EXERCISE PROMPT ▸ Look through the entries below. Say how many lines include "candidates", with nothing added.

SUPPLIED ENTRIES ▸
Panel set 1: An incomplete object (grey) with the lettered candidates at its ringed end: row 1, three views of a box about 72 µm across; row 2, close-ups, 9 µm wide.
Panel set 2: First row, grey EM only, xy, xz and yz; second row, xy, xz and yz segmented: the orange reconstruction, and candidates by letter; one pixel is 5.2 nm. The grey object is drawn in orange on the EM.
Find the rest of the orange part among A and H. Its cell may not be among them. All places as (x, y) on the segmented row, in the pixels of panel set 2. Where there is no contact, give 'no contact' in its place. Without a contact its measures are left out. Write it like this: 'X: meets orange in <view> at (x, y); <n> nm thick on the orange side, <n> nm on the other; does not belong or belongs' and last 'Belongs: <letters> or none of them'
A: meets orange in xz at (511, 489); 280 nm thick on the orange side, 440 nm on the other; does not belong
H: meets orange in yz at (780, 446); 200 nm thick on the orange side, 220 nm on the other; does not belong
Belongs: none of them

ANSWER ▸ 2